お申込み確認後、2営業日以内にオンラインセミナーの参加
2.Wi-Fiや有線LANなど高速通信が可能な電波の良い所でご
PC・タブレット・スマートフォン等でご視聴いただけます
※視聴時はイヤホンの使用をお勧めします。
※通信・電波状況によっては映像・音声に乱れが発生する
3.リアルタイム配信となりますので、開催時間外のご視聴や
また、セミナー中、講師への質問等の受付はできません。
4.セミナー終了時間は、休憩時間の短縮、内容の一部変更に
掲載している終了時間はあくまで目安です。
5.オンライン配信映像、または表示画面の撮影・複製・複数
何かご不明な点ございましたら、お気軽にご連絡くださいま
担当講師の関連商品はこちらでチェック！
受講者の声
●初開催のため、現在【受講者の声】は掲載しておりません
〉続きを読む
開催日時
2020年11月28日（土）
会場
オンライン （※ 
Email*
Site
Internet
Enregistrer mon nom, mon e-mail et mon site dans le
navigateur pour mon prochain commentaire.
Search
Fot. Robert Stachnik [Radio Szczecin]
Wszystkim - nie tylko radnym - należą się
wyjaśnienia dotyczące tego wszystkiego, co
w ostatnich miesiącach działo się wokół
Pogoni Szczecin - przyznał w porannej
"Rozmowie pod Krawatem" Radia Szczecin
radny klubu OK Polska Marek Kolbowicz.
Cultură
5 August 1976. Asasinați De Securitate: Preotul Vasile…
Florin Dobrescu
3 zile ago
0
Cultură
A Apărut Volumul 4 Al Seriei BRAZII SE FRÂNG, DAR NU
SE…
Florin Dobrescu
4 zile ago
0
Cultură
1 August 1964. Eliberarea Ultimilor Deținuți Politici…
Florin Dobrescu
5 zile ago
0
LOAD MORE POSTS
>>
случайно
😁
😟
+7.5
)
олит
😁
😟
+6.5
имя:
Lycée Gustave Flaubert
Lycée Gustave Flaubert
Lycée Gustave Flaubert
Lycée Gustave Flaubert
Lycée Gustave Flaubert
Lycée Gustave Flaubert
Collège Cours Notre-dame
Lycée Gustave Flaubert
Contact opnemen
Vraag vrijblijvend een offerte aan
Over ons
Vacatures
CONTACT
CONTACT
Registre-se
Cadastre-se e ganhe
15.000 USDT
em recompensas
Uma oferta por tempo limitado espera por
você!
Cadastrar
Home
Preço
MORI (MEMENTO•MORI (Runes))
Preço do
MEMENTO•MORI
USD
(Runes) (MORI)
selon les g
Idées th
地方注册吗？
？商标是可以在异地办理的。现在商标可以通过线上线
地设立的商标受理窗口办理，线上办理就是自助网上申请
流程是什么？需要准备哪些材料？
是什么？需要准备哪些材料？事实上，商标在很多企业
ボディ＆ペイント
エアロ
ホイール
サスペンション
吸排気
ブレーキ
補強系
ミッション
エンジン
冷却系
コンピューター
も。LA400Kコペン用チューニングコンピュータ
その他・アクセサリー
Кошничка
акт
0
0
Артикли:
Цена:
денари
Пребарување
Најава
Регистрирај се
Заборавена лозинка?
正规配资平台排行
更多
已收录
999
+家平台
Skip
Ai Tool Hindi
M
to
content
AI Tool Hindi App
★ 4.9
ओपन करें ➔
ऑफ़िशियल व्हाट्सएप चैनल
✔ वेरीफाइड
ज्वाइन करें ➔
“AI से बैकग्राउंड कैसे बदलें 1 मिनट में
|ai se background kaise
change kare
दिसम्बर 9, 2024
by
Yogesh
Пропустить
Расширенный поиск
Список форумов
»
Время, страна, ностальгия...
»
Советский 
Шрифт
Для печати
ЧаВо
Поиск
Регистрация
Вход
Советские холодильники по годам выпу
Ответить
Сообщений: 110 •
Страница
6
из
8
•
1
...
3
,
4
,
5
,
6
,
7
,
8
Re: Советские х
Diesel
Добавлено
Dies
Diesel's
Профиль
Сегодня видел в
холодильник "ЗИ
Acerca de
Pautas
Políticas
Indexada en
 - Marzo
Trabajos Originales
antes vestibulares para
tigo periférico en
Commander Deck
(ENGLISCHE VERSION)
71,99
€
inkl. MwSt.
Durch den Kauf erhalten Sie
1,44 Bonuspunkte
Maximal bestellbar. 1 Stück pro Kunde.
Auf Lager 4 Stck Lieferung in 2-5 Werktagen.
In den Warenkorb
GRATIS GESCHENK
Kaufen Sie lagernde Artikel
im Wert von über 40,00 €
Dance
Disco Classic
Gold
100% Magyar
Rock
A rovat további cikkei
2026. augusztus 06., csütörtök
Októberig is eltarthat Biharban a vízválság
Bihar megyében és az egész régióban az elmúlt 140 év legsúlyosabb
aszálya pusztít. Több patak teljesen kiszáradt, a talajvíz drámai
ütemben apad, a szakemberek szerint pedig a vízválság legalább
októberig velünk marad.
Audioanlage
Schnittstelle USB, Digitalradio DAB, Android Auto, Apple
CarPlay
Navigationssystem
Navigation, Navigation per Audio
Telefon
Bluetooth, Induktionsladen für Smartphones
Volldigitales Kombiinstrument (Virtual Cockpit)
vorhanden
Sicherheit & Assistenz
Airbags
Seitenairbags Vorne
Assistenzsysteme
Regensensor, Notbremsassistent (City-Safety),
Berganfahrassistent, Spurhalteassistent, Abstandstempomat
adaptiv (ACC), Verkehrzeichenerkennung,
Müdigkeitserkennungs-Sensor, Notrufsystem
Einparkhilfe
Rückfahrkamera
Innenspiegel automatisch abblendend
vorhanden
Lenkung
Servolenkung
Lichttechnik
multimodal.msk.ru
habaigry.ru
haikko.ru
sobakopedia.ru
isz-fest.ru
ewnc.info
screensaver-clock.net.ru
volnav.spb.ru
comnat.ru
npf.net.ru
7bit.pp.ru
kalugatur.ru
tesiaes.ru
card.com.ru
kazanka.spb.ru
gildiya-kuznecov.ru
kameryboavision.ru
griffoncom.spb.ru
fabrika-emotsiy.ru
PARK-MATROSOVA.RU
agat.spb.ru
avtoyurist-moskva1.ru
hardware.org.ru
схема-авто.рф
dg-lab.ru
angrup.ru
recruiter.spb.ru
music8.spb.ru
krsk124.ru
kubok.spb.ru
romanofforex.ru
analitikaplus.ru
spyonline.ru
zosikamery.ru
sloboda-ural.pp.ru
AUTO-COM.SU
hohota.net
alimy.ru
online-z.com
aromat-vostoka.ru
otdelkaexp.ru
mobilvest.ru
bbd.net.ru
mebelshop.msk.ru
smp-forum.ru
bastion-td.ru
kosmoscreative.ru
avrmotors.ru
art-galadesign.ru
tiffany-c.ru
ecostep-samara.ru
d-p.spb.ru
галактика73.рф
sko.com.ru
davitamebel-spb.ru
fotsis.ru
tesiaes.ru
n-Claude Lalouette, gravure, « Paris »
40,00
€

WORK TO COMPLETE:
Starting at the line above that contains "Bluetooth, Induktionsladen für Smartphones", write out each line exactly until the line that contains "PARK-MATROSOVA.RU" has been written, and stop there.

SOLUTION FOR THIS EXERCISE:
Bluetooth, Induktionsladen für Smartphones
Volldigitales Kombiinstrument (Virtual Cockpit)
vorhanden
Sicherheit & Assistenz
Airbags
Seitenairbags Vorne
Assistenzsysteme
Regensensor, Notbremsassistent (City-Safety),
Berganfahrassistent, Spurhalteassistent, Abstandstempomat
adaptiv (ACC), Verkehrzeichenerkennung,
Müdigkeitserkennungs-Sensor, Notrufsystem
Einparkhilfe
Rückfahrkamera
Innenspiegel automatisch abblendend
vorhanden
Lenkung
Servolenkung
Lichttechnik
multimodal.msk.ru
habaigry.ru
haikko.ru
sobakopedia.ru
isz-fest.ru
ewnc.info
screensaver-clock.net.ru
volnav.spb.ru
comnat.ru
npf.net.ru
7bit.pp.ru
kalugatur.ru
tesiaes.ru
card.com.ru
kazanka.spb.ru
gildiya-kuznecov.ru
kameryboavision.ru
griffoncom.spb.ru
fabrika-emotsiy.ru
PARK-MATROSOVA.RU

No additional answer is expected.